ASIC stands for Application Specific Integrated Circuit. What makes this unique is the fact that it is made especially for a specific use rather than for general use. It’s customized with great care to ensure that every high-performing Bitcoin miner or a chip for digital voice recording is an Application Specific Standard product and runs as efficiently as possible.
We see that those Application Specific Standard products are the intermediary between industry standard integrated circuits and ASICs.
History of ASIC
When ASIC was first rolled out, gate array technology was used to run it. The personal computers with 8-bit ZX81 Spectrum were introduced in 1981 and these had a commercial application of gate array circuits. This was one of the first examples of how the initial ASICs used gate array technology. This was looked at as a low-cost solution aimed at handling the intricacies of computer graphics easily.
How did ASIC become so customized?
When the metal and interconnected masks were varied together, that’s when the whole customization process took place. When it was just started, Gate arrays had complexities that stretched up to thousands and thousands of gates. Soon a solution was found for it and the later versions of the arrays became more stable and generalized with polysilicon and metal being used as customizable layers and RAM elements being used as a base die.
What can you expect as an ASIC verification engineer?
- To be an ASIC verification engineer you need good skills in the engineering design and semiconductor field. If you know these two, then a high pay is guaranteed. It’s a rewarding pathway and people tend to stick to it for at least 20 years or more.
- You will need to build upon experience. You can work for different companies when you start out and skip from one to another so that when you find the job you’re looking for, you’ll have an ample amount of names under your belt.
- It’s important that you understand that this field is not easy. To be a successfully employed ASIC verification engineer who has gained an ample amount of mastery over what he does requires a lot of dedication.
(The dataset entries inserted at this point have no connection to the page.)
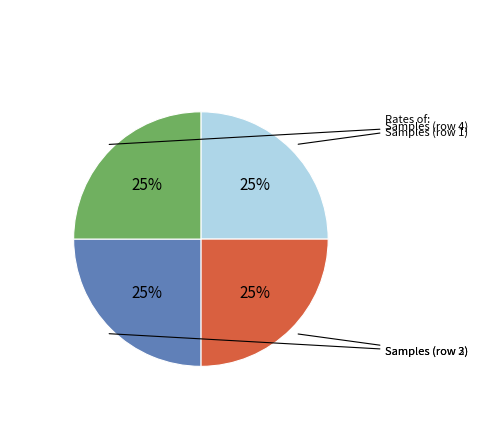

To the nearest percent, what is the average slice percentage?

25%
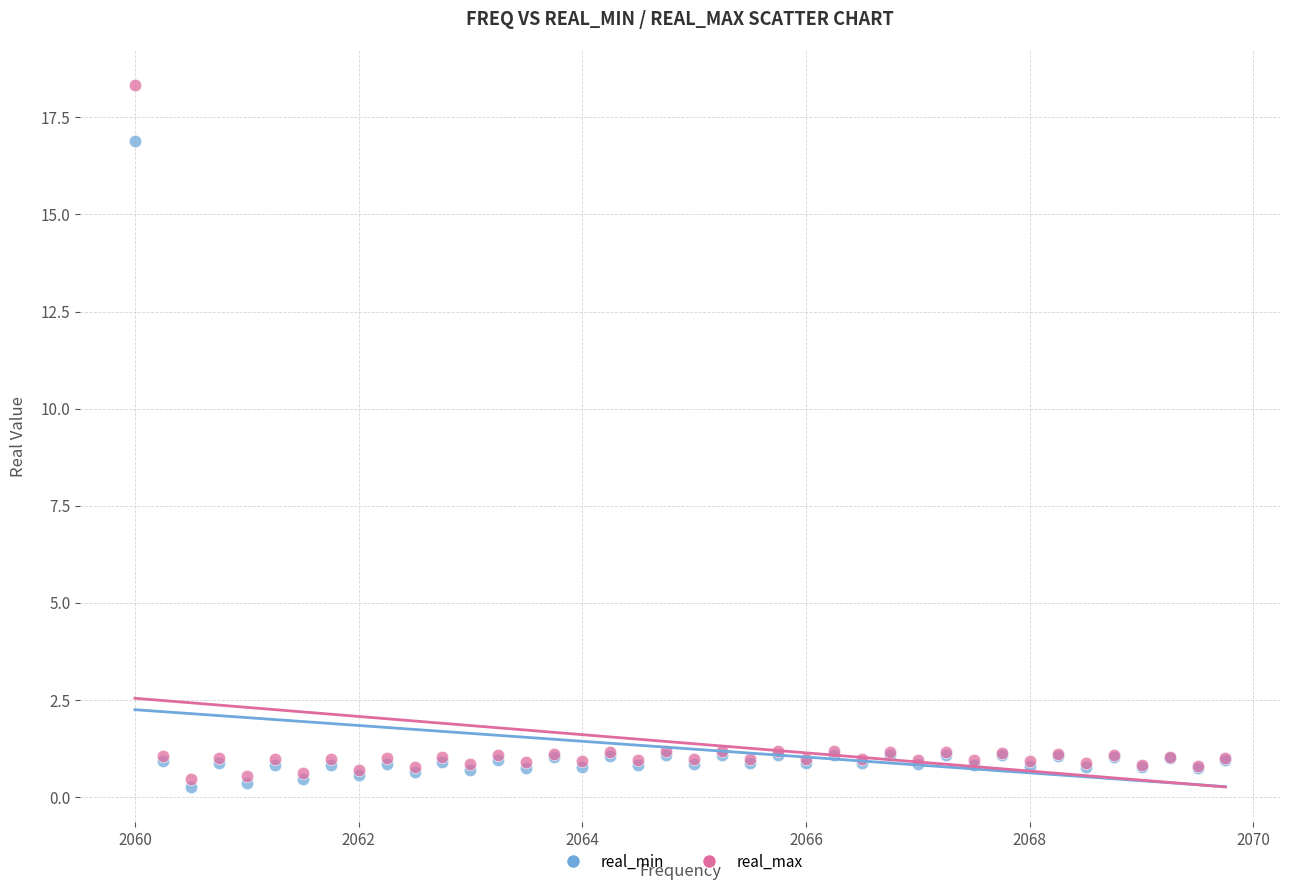

What are all the series names shown in the legend?

real_min, real_max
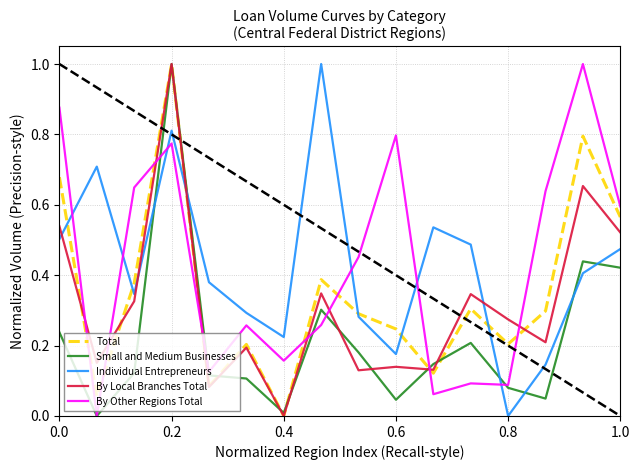

True or false: Individual Entrepreneurs and Small and Medium Businesses cross at least once.

True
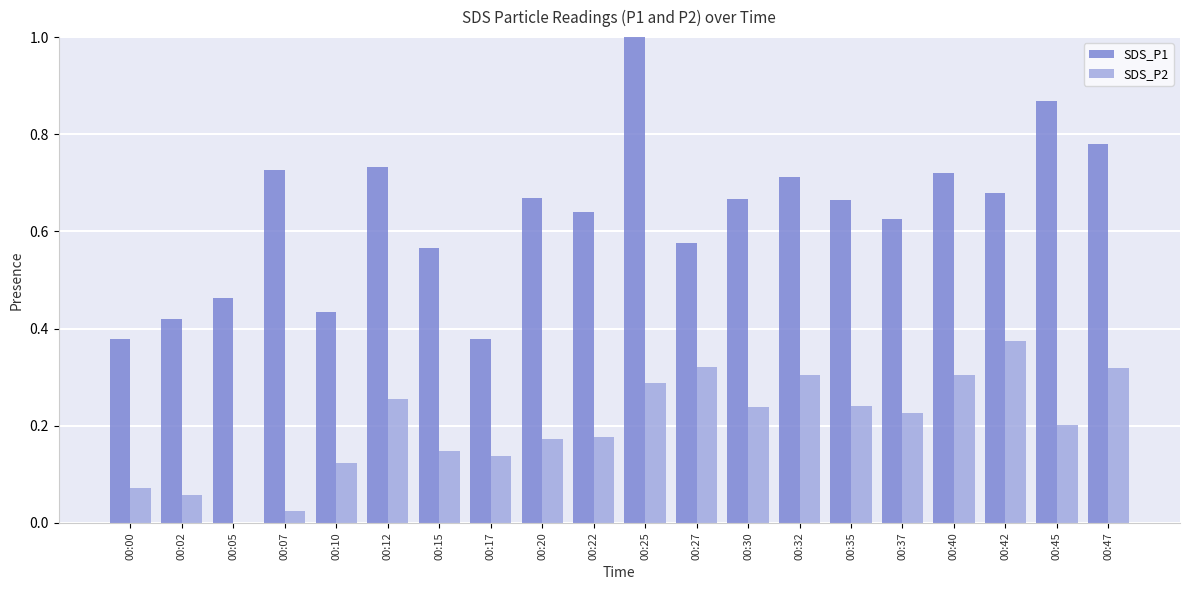

Is the value of SDS_P2 at 00:37 greater than the value of SDS_P1 at 00:05?

No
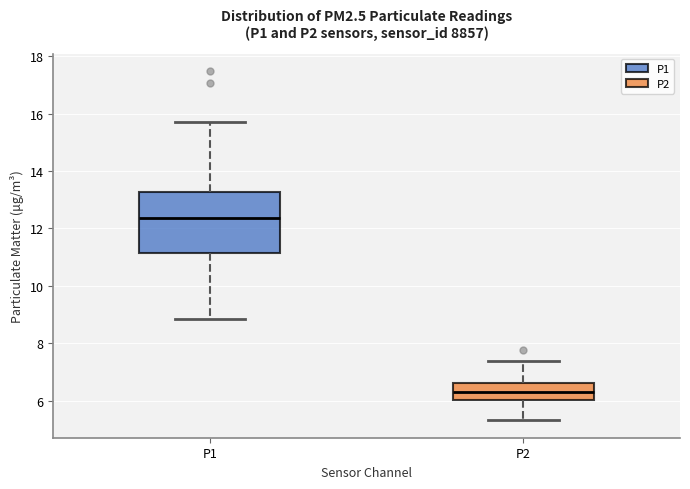

Reading left to right, read every box against the y-axis: the position of its median line, the range the box covers, and the ends of its whiskers. The values are not printed on the chart, so give them approximately, as read against the axis.

P1: median 12.4, box 11.2 to 13.2, whiskers 8.8 to 15.8
P2: median 6.2, box 6.0 to 6.6, whiskers 5.4 to 7.4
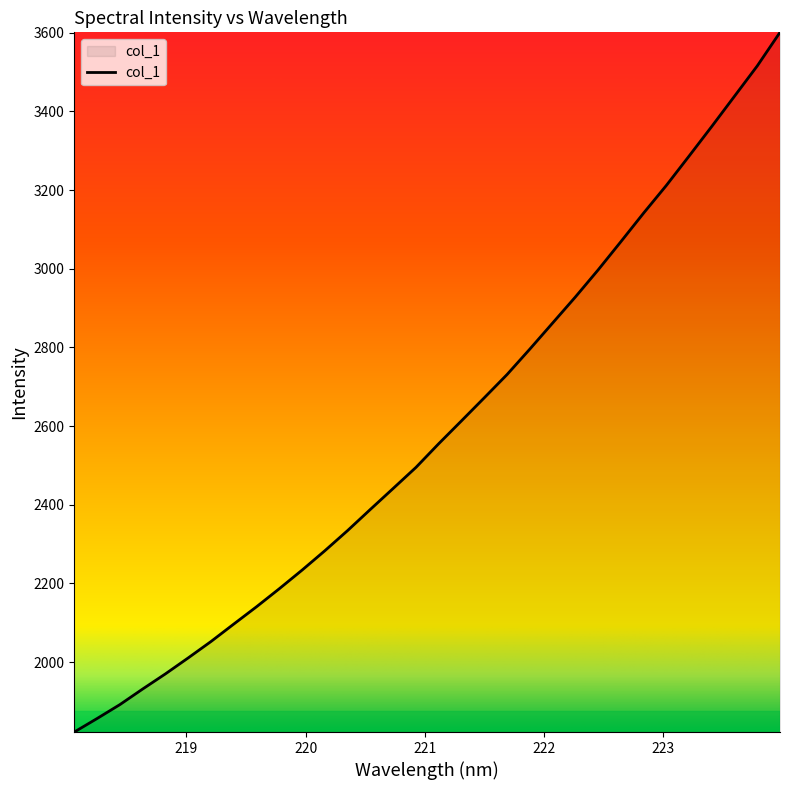

What is the maximum value shown in the chart?

3601.0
You don’t just run a test and do a little bit of sorting and finish by using fancy names that the common man won’t understand. It requires you to get into the depths of the entire process.
- You need to understand how internal designs related to microarchitecture work (this comes under hardware design concepts). You also need to have strong programming concepts which will help you get ahead in the design verification engineer field.
- Your critical thinking ability should be on par. You must be able to make fast decisions and think practically to an extent that you find all defects as easily as possible.
The key to success in this field is that once you get into it, become as dedicated as possible. You will face a lot of hurdles and hardships and you’ll find that many people know more than you. Don’t look at them as competition. Look at them as storehouses of knowledge and gain experience vicariously through them.